In September, the bank accounts of several cryptocurrency firms in Singapore were closed.
This led to questions about the future of cryptocurrencies in the country. Indeed, the actions and rhetoric of key players have sent mixed messages, which further complicates things.
The banks involved were reluctant to explain their move, while authorities said they were reluctant to interfere. There was, however, some speculation that the bank account closures were related to anti-money laundering legislation.
Cryptocurrency traders in Singapore are not necessarily affected, as many have trading accounts overseas.
Many of the largest crypto exchanges are in the US, and traders tend to flock to the largest exchanges. In fact, you don’t even need to a Bitcoin wallet or an account on crypt exchange to trade Bitcoin. Retail traders can trade both Bitcoin and Ethereum by opening a forex trading account at brokers like IG.
Trading positions are held as CFDs (contracts for difference) which means the trader participates in the price move without actually owning the coins.

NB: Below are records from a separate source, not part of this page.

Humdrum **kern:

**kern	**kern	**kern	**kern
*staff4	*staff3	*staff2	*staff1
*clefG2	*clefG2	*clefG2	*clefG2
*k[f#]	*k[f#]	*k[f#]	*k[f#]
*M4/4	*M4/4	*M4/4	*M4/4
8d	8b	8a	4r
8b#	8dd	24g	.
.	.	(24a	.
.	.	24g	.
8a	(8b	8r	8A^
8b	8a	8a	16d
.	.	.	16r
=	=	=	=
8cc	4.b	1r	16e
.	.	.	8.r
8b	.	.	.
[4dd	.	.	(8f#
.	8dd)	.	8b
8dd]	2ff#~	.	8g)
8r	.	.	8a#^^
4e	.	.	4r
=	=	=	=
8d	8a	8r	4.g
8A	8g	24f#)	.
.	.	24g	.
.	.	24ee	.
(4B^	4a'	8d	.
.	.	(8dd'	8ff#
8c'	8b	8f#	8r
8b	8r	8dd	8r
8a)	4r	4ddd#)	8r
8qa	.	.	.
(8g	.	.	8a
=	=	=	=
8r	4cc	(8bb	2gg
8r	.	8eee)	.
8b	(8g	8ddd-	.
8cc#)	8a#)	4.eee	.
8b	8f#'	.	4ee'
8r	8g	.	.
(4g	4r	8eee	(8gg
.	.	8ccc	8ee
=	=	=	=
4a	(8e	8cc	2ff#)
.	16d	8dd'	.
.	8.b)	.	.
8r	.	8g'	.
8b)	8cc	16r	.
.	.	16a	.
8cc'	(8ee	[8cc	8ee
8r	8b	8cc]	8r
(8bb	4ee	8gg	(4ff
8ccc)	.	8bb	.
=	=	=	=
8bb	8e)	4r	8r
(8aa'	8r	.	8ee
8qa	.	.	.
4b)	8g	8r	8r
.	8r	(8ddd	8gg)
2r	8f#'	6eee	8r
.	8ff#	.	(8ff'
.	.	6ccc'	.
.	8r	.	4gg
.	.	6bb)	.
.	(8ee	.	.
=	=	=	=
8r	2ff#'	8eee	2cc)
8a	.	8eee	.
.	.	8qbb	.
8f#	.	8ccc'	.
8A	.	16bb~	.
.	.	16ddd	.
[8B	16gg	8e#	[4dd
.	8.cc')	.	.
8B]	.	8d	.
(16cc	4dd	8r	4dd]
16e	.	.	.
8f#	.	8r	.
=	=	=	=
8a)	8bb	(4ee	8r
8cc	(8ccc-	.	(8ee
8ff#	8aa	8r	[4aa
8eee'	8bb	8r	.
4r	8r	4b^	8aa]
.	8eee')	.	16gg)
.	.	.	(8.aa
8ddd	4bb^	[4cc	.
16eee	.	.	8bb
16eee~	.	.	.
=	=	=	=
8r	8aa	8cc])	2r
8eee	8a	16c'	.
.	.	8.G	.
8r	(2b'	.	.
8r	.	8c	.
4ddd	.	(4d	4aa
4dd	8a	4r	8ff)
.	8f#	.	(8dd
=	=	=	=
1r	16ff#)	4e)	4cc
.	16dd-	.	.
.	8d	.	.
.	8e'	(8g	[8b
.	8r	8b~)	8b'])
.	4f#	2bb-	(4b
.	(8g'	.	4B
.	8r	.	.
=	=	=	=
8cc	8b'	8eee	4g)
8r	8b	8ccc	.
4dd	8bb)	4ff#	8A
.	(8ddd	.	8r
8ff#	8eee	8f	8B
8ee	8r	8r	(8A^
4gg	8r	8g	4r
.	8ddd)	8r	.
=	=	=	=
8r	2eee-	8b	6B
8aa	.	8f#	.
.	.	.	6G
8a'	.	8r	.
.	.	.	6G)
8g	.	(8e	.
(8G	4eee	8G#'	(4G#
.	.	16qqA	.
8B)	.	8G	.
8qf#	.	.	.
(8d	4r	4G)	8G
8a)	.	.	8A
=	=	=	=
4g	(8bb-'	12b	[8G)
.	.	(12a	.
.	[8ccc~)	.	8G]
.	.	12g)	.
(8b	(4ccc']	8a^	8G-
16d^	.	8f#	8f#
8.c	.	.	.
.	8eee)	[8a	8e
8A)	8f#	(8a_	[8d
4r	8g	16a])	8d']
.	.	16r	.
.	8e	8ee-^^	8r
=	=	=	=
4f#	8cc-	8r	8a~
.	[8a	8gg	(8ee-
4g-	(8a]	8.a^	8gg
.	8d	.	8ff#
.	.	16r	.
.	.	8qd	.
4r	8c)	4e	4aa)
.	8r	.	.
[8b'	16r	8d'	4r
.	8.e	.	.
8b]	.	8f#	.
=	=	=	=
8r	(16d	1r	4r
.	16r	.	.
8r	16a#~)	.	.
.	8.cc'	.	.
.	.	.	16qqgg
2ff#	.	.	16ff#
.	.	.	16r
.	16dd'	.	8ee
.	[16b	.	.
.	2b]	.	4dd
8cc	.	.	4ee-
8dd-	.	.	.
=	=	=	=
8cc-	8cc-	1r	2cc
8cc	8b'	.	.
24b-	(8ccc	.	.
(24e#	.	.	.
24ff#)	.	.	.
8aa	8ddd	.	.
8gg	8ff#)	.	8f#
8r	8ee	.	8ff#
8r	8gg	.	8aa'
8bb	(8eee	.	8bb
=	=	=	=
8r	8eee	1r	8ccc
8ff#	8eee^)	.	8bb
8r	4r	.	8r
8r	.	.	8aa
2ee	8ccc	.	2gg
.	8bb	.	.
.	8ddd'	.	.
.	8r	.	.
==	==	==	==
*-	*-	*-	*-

While some governments in Asia have cracked down on digital assets, most are quickly realising they may be missing an opportunity by taking a hard stance.
They have realised that the cryptocurrency movement may be unstoppable. And if that is indeed the case, they will need to embrace the movement. Not doing so means risking trade and investment going to the countries that do.
In Europe, Estonia has already expressed an interest in launching its own digital currency. Russia is also investigating a “Crypto Ruble”. In fact, Russia’s Minister of Communications recently said if they didn’t launch a digital currency, their neighbours would.
The Singapore Monetary Authority has stated that it may issue new rules to regulate cryptocurrencies.
Their main concern is money laundering and ICO scams. Regulating cryptocurrencies is easier said than done. The central premise of digital currencies is that they are anonymous and decentralized. And, the tougher the regulations are, the more chance there is that the industry will be driven underground.
They will, therefore, need to come up with regulations which all legitimate parties can agree to.
Another issue facing authorities is deciding what asset class Bitcoin falls under. Is it a currency, a commodity or an equity?
Digital assets have attributes of all three. A token represents an equity-like stake in a protocol, but it can also be used to transfer value like a currency and is scarce like a commodity.
It may make sense for governments to agree that Bitcoin belongs to a brand-new asset class and needs its own legal framework.
As a financial centre in Asia, Singapore is promoting itself as a Fintech hub. But if it wants to be the Fintech hub of Asia, it will have to lead the way in terms of blockchain technology and digital currencies too.
The opportunity for Singapore may lie in creating the right legal framework for crypto assets. If it can establish itself as the most trusted domicile for crypto businesses, investors will follow. And, of course, the entrepreneurs will follow the money.